O Sistema Único de Saúde (SUS) passa a oferecer teleatendimento psicológico para mulheres em situação de violência e mães atípicas em todo o país. A iniciativa, que visa promover cuidado e bem-estar, disponibilizará até 100 mil consultas por mês. Este suporte remoto busca alcançar aquelas que necessitam de assistência psicológica segura e acessível.
- Teleatendimento psicológico via SUS é lançado para mulheres em situação de violência e mães atípicas.
- Serão ofertadas até 100 mil consultas mensais, abrangendo vítimas de diferentes tipos de violência e cuidadoras sem remuneração.
- O acesso ao serviço é gratuito, feito pelo aplicativo “Acolhe Mais” ou site, e não exige encaminhamento prévio.
Além das mulheres com 18 anos ou mais que vivenciam situações de violência física, psicológica, sexual, patrimonial ou moral, a assistência por videochamada abrange aquelas com sobrecarga de cuidado não remunerado.
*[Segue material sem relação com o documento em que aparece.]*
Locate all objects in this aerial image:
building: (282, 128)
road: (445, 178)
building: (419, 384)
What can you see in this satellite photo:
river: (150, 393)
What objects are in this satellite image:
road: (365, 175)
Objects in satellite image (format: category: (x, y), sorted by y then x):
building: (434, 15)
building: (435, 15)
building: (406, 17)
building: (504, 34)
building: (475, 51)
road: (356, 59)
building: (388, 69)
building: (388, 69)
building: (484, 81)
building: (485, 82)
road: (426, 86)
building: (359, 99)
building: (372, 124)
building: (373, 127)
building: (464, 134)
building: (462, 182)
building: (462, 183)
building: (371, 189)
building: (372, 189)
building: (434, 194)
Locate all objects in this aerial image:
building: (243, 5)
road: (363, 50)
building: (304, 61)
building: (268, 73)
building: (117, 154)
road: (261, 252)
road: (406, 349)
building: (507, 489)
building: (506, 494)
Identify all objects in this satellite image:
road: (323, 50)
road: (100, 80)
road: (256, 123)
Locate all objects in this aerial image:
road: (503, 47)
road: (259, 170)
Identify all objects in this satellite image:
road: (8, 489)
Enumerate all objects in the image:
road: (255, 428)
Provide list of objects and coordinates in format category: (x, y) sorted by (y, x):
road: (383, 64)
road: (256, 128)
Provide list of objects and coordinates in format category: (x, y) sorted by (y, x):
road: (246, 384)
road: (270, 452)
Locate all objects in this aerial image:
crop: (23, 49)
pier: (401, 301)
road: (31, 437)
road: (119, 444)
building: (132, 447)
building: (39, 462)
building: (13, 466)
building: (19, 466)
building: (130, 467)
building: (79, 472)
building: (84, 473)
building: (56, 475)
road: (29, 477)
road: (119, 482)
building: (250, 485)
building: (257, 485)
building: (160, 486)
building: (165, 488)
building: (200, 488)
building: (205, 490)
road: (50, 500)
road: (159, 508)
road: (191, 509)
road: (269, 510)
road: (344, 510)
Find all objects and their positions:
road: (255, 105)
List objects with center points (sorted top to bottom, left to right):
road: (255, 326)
Isso inclui, por exemplo, cuidadoras de pessoas com deficiência (PCD), de familiares neurodivergentes ou com doenças raras.
O objetivo do atendimento psicológico remoto é oferecer um espaço seguro e sem julgamentos para compreender a situação vivida pelas pacientes. A meta é construir estratégias eficazes de proteção, cuidado e bem-estar.
Como o teleatendimento psicológico funciona?
O teleatendimento integra a ação “Agora Tem Especialistas em Saúde Mental para Mulheres” do Ministério da Saúde. Esta iniciativa ocorre em parceria com a Agência Brasileira de Apoio à Gestão do SUS (AgSUS).
O serviço gratuito pode ser acessado por meio do aplicativo “Acolhe Mais”, localizado na página inicial do Meu SUS Digital ou no site. É necessário fazer o login com a senha da plataforma Gov.br.
Não é necessário o encaminhamento prévio por outra unidade pública de saúde, nem apresentar qualquer documento que comprove a situação de violência, vulnerabilidade ou a condição de cuidadora sem remuneração.
Primeiramente, a mulher interessada deve fazer o cadastro. Isso inclui o preenchimento do formulário online e a resposta às perguntas do acolhimento digital.
Etapas do processo de agendamento
Após o envio da solicitação de teleatendimento psicológico, a equipe de profissionais fará a avaliação das informações. O retorno à paciente deverá ocorrer em até 24 horas.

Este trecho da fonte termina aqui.